We all need to find Tillicho Lake for ourselves. It need not be high in the Himalayas, or in what others may call a sacred place. It does not have to be a far away, difficult to physically access place, and it almost certainly will not be a place one can buy a ticket for with the promise that the maturation of the soul will occur.

It will almost always be “happened upon” as it was with David Whyte. He travelled there, wanting to see a place of great beauty about which he had heard and read. But, upon seeing it, he became a part of the lake. He opened his arms to everything new that he was experiencing, and in turn was astonished as the lake opened its arms to him as well. It became his new face, part of the permanent shape of his soul.

Henry David Thoreau wrote in his Journal in 1857 of a dream in which he revisited a mountain he’d climbed years before: “What distinguishes that summit above the earthy line, is that it is unhandled, awful, grand. It can never become familiar; you are lost the moment you set foot there. You know no path, but wander, thrilled, over the bare and pathless rock, as if it were solidified air and cloud.” He is remembering the mountain, probably Mount Katahdin, described  in his book The Maine Woods, as a metaphysical place- a place where his mental and spiritual selves meet in transforming ways.

For Jesus, that sacred place happened during forty days among the rocks and crevices of the Jericho hills hard against the Jordan River. He left behind who he had been, and who he could have been, then opened his arms in astonishment  to his experience of the purest of Light.

It is there.

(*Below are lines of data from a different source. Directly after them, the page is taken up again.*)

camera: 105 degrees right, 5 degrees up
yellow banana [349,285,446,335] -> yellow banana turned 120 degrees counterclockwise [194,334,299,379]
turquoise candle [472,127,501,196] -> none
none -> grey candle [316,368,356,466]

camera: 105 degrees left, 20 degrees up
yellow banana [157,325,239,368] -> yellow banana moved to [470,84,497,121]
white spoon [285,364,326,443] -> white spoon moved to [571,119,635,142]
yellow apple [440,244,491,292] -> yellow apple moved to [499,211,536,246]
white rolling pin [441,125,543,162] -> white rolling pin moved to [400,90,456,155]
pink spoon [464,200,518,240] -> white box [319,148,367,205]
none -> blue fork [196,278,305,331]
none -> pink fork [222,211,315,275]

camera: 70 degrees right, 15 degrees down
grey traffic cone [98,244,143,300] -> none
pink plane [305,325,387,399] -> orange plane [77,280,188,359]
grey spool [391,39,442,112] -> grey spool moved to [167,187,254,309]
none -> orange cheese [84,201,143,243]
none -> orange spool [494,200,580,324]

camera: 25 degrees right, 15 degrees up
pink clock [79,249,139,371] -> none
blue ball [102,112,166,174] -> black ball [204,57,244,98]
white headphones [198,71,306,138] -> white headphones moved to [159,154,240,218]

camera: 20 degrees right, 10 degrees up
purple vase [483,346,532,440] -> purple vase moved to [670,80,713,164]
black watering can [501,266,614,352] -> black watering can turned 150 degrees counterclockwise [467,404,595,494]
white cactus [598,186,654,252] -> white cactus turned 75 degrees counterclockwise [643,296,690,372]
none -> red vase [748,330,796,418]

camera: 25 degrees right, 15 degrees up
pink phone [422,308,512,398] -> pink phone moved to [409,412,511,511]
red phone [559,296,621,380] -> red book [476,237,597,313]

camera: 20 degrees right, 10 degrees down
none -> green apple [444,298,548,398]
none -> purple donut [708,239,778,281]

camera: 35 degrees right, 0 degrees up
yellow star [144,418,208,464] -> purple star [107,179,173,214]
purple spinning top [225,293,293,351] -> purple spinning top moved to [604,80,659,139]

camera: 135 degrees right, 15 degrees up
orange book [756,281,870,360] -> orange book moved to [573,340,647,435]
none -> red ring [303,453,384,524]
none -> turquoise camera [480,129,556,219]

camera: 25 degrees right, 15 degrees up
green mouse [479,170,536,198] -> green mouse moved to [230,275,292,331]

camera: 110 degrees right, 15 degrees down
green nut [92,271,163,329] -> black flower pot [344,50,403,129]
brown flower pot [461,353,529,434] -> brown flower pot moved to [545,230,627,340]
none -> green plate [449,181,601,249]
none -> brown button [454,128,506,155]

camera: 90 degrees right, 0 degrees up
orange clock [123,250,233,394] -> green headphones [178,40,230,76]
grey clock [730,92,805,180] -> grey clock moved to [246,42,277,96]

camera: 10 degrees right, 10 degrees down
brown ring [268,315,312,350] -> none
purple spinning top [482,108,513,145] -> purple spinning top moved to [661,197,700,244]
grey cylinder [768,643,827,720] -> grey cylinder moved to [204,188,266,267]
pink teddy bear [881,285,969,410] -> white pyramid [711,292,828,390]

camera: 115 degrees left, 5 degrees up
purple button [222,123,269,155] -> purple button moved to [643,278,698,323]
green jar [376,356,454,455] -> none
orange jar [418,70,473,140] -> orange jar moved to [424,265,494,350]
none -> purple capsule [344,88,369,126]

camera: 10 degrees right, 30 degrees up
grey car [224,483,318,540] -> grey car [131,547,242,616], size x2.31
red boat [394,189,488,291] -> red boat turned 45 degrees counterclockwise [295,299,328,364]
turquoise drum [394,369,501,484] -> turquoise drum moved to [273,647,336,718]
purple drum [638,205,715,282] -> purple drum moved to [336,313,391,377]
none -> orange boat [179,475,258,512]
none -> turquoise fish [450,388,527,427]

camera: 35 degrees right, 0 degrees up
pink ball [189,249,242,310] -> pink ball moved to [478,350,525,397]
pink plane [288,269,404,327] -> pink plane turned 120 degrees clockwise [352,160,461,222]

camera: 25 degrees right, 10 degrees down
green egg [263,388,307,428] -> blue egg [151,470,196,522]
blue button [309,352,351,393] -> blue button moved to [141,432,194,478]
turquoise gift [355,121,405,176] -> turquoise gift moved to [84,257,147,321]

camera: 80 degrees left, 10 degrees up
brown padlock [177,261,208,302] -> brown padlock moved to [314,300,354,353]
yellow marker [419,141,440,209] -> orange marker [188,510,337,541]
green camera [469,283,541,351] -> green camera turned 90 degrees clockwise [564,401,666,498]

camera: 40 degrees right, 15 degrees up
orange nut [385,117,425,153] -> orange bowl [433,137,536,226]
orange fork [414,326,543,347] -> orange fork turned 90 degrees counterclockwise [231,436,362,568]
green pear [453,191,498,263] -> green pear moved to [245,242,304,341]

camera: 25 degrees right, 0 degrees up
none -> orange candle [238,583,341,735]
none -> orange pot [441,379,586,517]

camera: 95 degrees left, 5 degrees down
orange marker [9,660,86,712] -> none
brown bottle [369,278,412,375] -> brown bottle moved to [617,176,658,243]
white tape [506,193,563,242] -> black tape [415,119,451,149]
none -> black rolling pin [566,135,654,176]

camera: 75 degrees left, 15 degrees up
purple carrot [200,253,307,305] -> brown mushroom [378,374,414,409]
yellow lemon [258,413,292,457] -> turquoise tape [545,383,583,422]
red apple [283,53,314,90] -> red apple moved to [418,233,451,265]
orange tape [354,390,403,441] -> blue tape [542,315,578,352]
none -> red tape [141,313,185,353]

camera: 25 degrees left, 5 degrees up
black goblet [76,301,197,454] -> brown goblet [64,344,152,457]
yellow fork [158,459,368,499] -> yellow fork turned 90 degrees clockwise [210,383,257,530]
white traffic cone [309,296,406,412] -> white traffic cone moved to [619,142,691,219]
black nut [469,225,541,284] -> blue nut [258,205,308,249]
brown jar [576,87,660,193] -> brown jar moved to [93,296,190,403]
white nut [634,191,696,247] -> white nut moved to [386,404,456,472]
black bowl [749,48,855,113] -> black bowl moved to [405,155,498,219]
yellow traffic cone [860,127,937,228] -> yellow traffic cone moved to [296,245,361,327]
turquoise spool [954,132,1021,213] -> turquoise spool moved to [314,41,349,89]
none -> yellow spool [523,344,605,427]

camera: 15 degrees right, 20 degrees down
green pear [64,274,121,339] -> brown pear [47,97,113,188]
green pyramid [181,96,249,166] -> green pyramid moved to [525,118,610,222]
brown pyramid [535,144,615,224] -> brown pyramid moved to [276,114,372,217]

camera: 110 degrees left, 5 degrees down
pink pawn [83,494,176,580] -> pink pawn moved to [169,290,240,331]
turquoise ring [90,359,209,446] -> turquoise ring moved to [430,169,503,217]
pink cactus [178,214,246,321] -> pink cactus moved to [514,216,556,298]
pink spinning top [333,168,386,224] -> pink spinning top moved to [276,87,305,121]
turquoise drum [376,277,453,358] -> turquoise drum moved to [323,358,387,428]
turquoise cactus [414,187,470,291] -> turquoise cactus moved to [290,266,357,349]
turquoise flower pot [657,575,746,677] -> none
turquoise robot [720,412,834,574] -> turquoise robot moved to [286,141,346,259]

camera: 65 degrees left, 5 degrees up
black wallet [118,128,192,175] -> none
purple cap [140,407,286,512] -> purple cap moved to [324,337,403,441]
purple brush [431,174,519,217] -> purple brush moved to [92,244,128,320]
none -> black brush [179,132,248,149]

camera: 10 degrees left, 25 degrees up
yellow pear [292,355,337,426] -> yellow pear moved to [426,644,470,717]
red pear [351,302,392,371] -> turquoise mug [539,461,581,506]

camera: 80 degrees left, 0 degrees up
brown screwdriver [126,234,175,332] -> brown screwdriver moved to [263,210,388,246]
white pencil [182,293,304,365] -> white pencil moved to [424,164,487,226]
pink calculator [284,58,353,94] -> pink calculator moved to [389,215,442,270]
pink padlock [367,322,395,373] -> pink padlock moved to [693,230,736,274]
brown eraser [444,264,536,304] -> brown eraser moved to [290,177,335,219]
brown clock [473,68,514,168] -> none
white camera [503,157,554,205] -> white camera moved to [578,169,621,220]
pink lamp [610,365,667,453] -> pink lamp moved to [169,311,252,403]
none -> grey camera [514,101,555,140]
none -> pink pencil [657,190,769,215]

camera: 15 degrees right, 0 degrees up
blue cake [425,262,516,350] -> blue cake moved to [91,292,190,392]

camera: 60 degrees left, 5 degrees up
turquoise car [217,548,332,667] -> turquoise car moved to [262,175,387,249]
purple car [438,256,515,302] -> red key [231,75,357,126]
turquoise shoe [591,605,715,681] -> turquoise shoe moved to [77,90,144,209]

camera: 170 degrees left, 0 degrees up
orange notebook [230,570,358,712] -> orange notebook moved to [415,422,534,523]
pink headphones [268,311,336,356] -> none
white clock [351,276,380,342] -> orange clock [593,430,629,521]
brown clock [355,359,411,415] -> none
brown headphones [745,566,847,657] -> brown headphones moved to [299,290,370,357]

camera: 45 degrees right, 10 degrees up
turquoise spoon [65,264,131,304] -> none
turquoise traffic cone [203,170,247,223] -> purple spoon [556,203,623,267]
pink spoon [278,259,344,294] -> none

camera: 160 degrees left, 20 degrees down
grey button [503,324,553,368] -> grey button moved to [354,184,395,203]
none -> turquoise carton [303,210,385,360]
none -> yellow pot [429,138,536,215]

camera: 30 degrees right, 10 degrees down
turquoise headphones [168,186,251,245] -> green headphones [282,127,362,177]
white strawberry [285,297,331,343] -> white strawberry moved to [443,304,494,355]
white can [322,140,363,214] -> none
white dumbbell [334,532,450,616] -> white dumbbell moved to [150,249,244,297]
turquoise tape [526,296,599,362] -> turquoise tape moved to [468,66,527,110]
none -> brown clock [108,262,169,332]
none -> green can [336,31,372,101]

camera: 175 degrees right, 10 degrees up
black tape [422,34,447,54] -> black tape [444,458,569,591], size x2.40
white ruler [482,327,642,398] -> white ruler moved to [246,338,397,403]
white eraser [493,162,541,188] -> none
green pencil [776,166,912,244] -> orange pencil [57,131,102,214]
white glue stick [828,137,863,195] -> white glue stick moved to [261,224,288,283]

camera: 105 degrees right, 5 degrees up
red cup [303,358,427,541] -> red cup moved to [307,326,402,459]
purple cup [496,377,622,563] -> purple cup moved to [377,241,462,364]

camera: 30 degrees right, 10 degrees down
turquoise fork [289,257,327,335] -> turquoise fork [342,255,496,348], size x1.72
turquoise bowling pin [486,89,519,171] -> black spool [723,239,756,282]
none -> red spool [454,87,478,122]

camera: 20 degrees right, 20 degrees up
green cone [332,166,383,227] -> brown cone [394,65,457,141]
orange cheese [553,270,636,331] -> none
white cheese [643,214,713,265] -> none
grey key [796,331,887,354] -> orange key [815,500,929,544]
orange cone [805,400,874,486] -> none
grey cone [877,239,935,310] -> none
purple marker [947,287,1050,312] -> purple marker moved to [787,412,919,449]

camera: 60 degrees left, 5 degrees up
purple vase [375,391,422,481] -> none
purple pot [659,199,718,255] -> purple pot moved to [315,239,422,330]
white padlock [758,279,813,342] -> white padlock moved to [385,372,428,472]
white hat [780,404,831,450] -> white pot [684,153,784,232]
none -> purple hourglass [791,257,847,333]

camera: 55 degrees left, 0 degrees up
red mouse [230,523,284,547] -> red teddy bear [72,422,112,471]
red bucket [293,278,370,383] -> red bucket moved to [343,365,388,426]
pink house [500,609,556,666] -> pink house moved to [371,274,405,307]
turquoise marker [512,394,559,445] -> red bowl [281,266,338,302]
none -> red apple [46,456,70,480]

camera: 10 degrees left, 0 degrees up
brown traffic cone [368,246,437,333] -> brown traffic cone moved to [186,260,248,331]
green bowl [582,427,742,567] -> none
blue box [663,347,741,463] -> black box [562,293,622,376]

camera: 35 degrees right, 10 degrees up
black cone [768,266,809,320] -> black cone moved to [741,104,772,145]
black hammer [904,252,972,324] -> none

If a person can remember that place, that time, even in a dream, then they have almost certainly experienced it a number of times since. It became a part of them, a mark on their being that has almost certainly been emotionally and spiritually enabling in the movement into their adult selves.

If neither the memory nor the dream seem to be there, I believe they will be, and soon, if one acknowledges the need for them.  Expectation and willingness are the insurance that the place will be discovered. There will be no need of its affirmation from an outside source. Tilicho Lake, Mount Katahdin, the banks of the Jordan: those places have been attracted toward the seeker even as the seeker has been attracted toward them.

It might also be the southeast corner of the neighborhood park, or the sight of a ginkgo tree in autumn as it becomes fluttering gold. Or the remembered blue wall of a childhood home where you first lost yourself in fixation and wonder.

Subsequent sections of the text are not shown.